ИЗБРАННЫЙ ОТРЫВОК:

>>

Пришвин — страница 105 из 120

В этих размышлениях все дальше и дальше уходил Пришвин в сторону возвеличивания Медного Всадника в ущерб Евгению, не потому что изменился его взгляд на Пушкина или открылись какие-то новые данные об эпохе (хотя было и это: «Узнал, что Петр ехал по „Осударевой дороге“, и за ним везли виселицу (а Пушкин – „Да умирится же с тобой“ и „Красуйся, град Петров“)»; «Как мог Пушкин, заступаясь за Евгения, возвеличивать Петра?»), но потому, что иначе невозможно было написать произведение, «отвечающее требованиям времени и требованиям к себе самому».

Он все еще пытался держаться за Пушкина («Урок: фокус вещи, главный план – чистота души Зуйка; как вообще смысл таких катастроф есть рождение новых личностей, сосредотачивающих в себе смысл событий. На Пушкина надо смотреть»), и разделивший себя между Петром и Евгением поэт казался Пришвину «очень богатым душой и мудрым», находящимся в состоянии, близком к «люби врагов своих». К открытию такого же «большого чувства» в душе стремился автор «Осударевой дороги», но что-то здесь снова, и даже больше, чем перед войной, сходилось и складывалось совсем не по-евангельски, а по-коммунистически («…бывает Большое необходимо-беспощадное, имеющее оправдание в движении духа во времени (современность) (…) Маленький не тем плох, что мал, а что, будучи сам лишь частью Большого, выдает себя за целое»).

В пришвинском «евангелии коммунизма» Евангелие терялось и отлетало под напором коммунизма, так что через некоторое время писатель подвел под своими исканиями черту, каковая окончательно удалила его от Пушкина и Гёте, с которым он русского поэта сравнивал: «Тут и там проблема личности и общества разрешается в пользу общества, причем исключительно благодаря скачку авторов: Гёте скачет через Филемона и Бавкиду, Пушкин – через Евгения».

И вслед за этим: «Медный всадник (Надо) есть образ безличный, образ человеческой необходимости, через который должен пройти каждый человек и сама стихия. Он прав в своем движении и не он будет мириться, а с ним будет мириться „стихия“ путем рождения личности».

Итак, «да умирится же с тобой и покоренная стихия» означает рождение личности. И значит, Евгений (как тоже и еще сильнее Филемон и Бавкида) является нам как вестник наступающих родовых мук. И окончательное решение этой борьбы Хочется и Надо в пользу Хочется с воскрешением Евгения и Филемона с Бавкидой есть рождение Христа, есть явление света в темной борьбе, выход свободной личности из недр необходимости.

Примирение состоит в том, что личность приносит с собой новое измерение всех ценностей, создаваемых Медным Всадником. Примирение в том, что прошлое измерение было необходимо. Примирение заключается в улыбке личности и, может быть, в осторожно, шепотом и любовно сказанных словах: «Мы говорим на разных языках». И окончательно: «Любите врагов своих».[1083]

Все это имело отношение не только к роману, но и к истории России в двадцатом веке и новому для писателя пониманию той катастрофы, которая произошла со страной в семнадцатом году.

<<

ЧТО НУЖНО СДЕЛАТЬ:
a) Через кого, согласно отрывку о Пришвине, «скачет» Гёте?
b) Продолжи отрывок о Пришвине, начав сразу после его последней фразы.

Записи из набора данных
>>

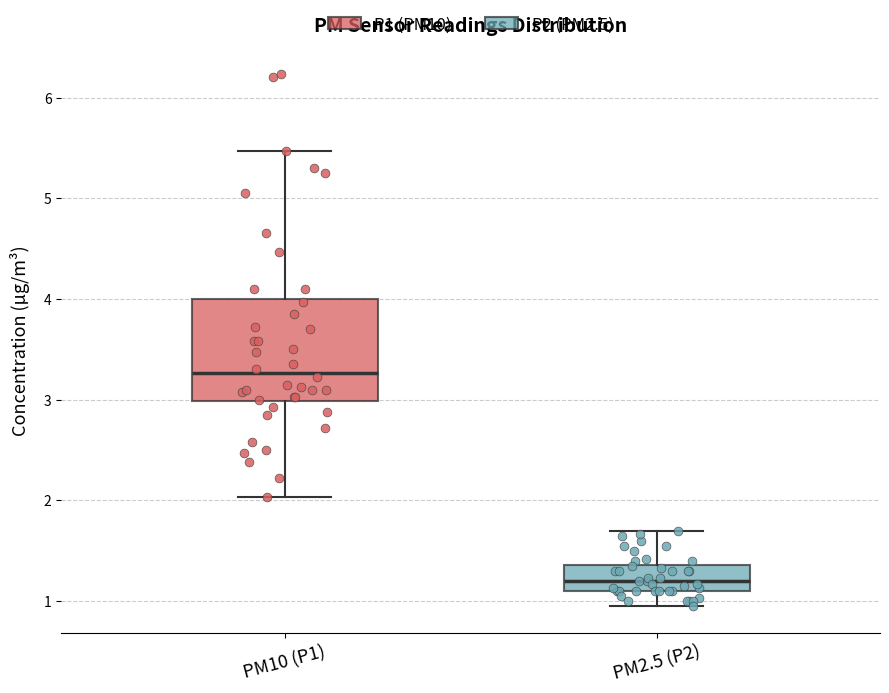

Which box's median line is the highest?

PM10 (P1)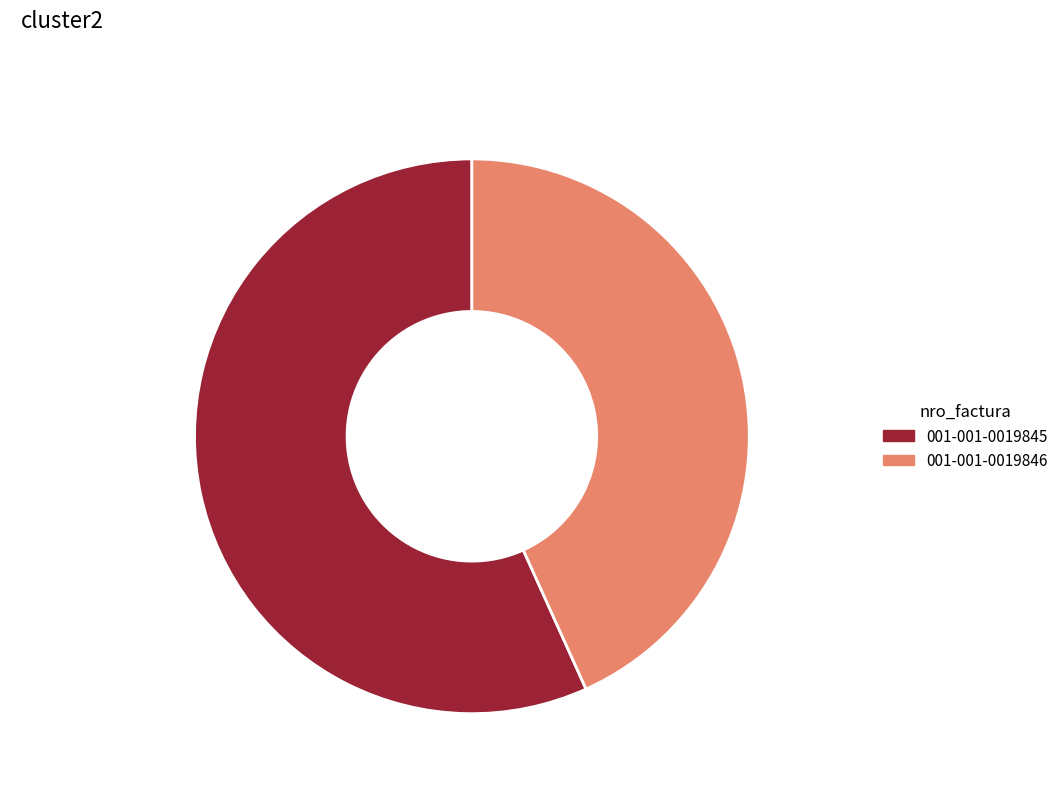

What percentage is the 001-001-0019845 slice, to the nearest percent?

57%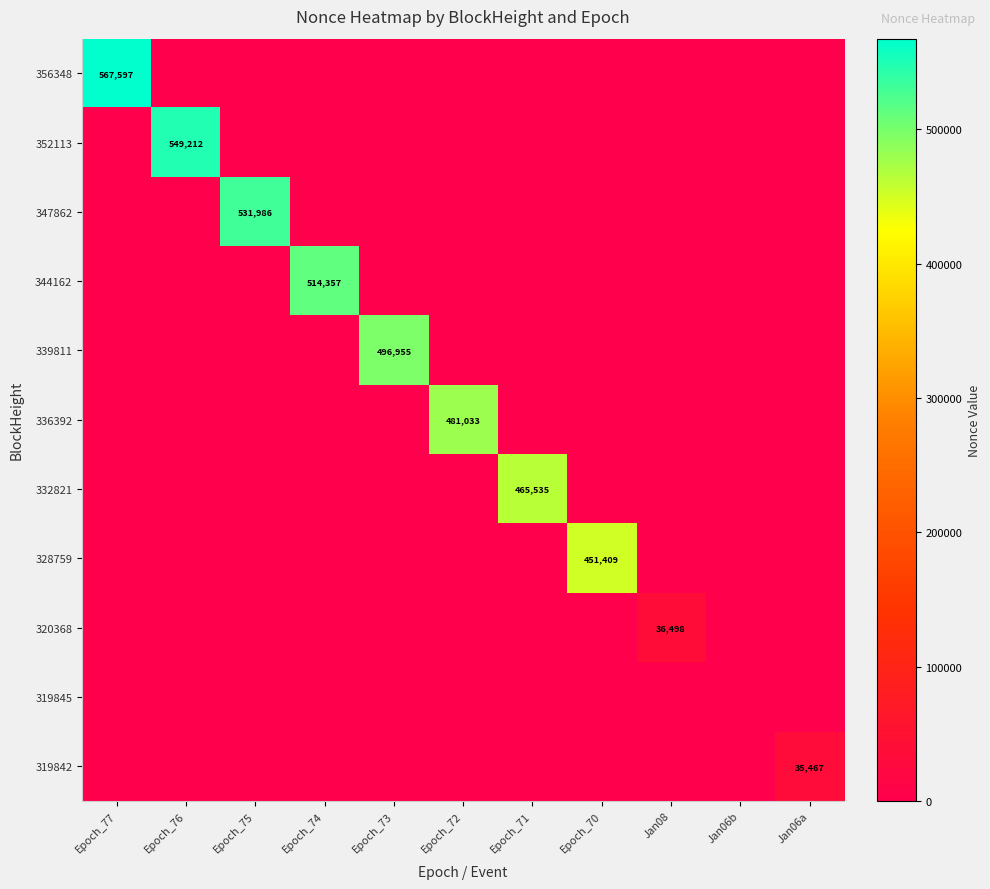

Which category has the highest value across all series?

Epoch_77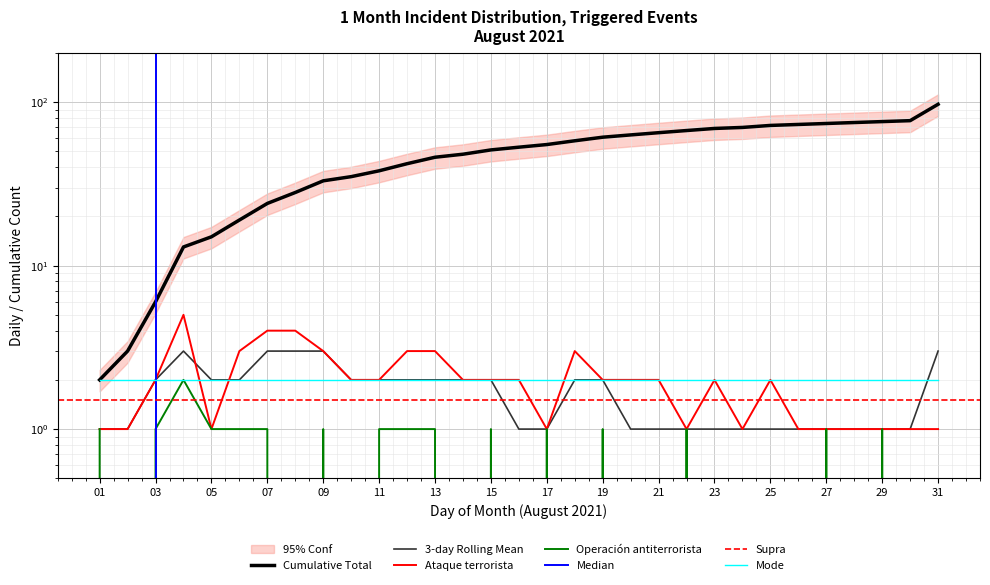

At how many categories does at least one series exceed 35?

21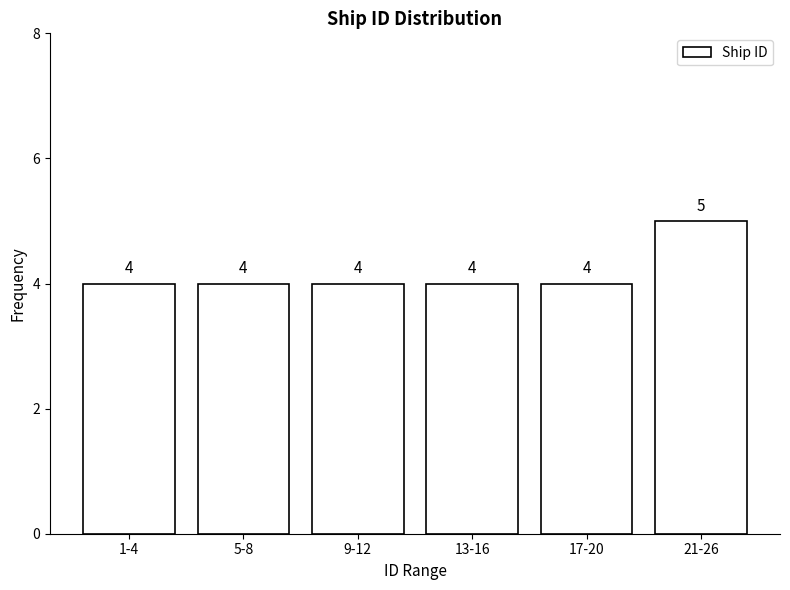

Reading right to left, list all the values displayed in this chart.

21-26=5	17-20=4	13-16=4	9-12=4	5-8=4	1-4=4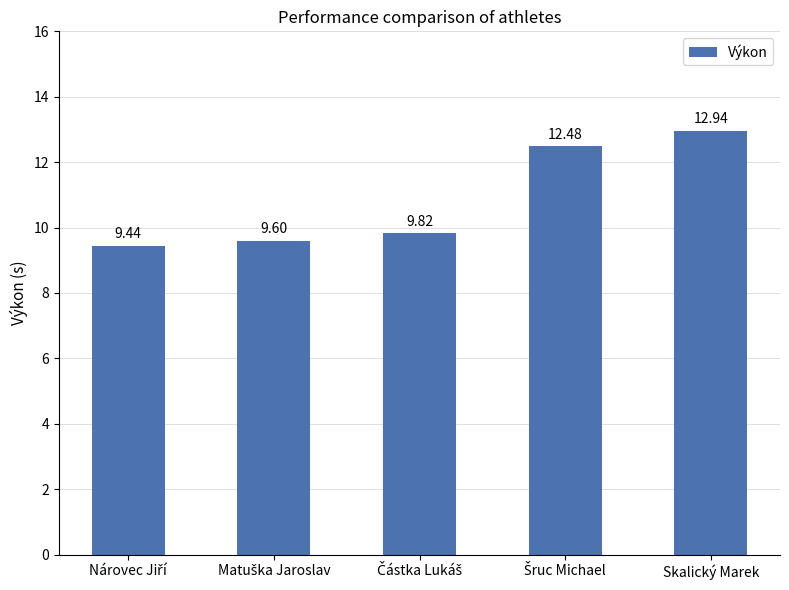

Reading left to right, what are all the values shown in this chart?

9.4	9.6	9.8	12.5	12.9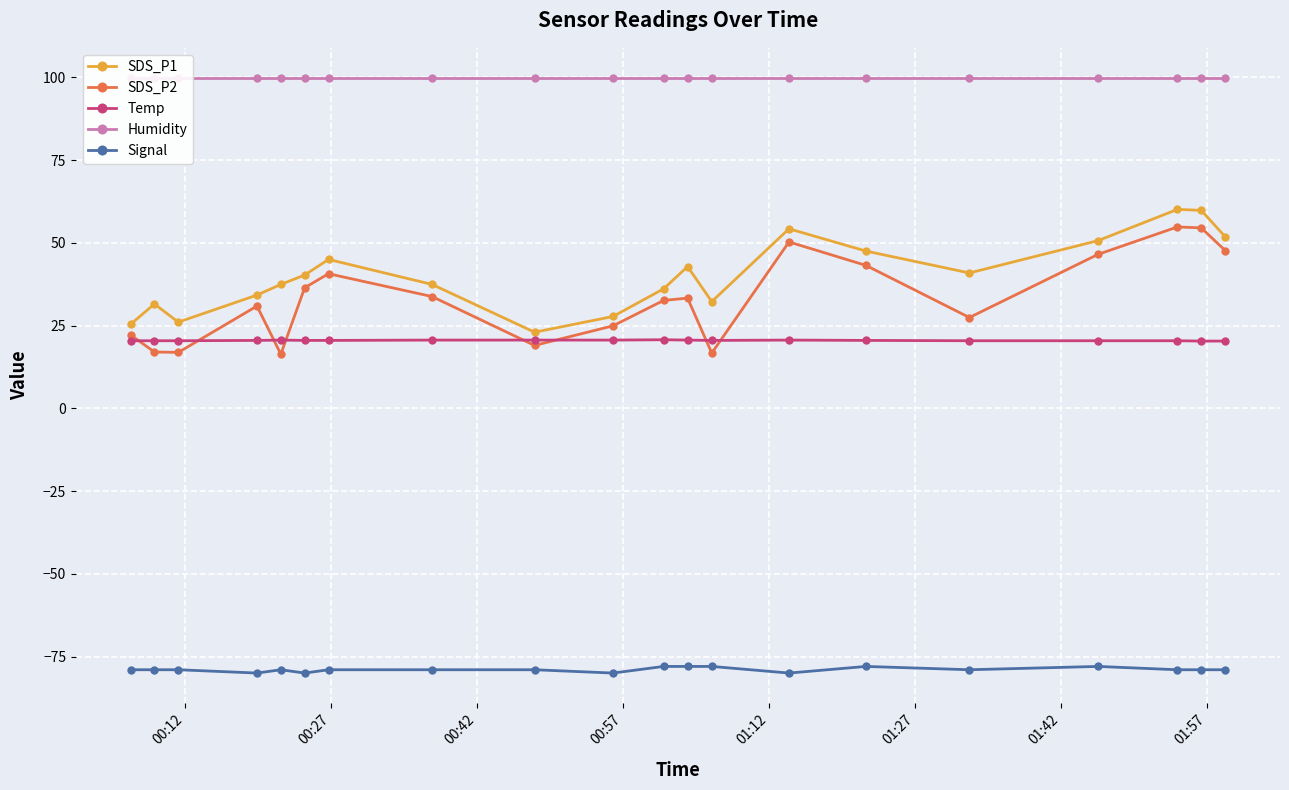

Does the chart display data point markers on the line(s)?

Yes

<<

РЕЗУЛЬТАТЫ:
a) Через Филемона и Бавкиду.

b)
Победа Советского Союза в Великой Отечественной войне заставила Пришвина не только окончательно встать на сторону большевиков, но и признать их историческую полноту во всем объеме, отпустить им, если угодно, исторические грехи предыдущих лет, начиная с революции и кончая репрессиями, и выдать власть имущим своего рода индульгенцию, объявив о прекращении войны мужиков и большевиков и слиянии большевиков с народом:

«После разгрома немцев, какое может быть сомнение в правоте Ленина, и наше дело, художников, взлететь над фактами и вообразить или дать образы существующего».

«Вот и пришло наконец-то равновесие политического сознания. Чувствую, что ничего-то, ничего и совсем ничего другого, как у нас теперь, и не могло быть при таком прошлом русского народа.

Русский народ победил Гитлера, сделал большевиков своим орудием в борьбе, и так большевики стали народом».

Теперь, в свете победы, Пришвин был склонен рассматривать русскую революцию, о которой оставил столько горьких строк в период ее свершения, «как заслуженное, жестокое, необходимое возмездие и вместе с тем суровую школу для грядущего возрождения России».

Последние слова записаны в редакции Валерии Дмитриевны Пришвиной, которая, защищая мужа, объясняла позицию Михаила Михайловича тем, что больше всего писатель боялся быть «односторонним», «партийным» и всегда стремился «найти некую надысторическую объективность, такую высоту, с которой можно было бы охватить весь кругозор, весь процесс совершающегося единым взглядом и оттуда уловить его смысл».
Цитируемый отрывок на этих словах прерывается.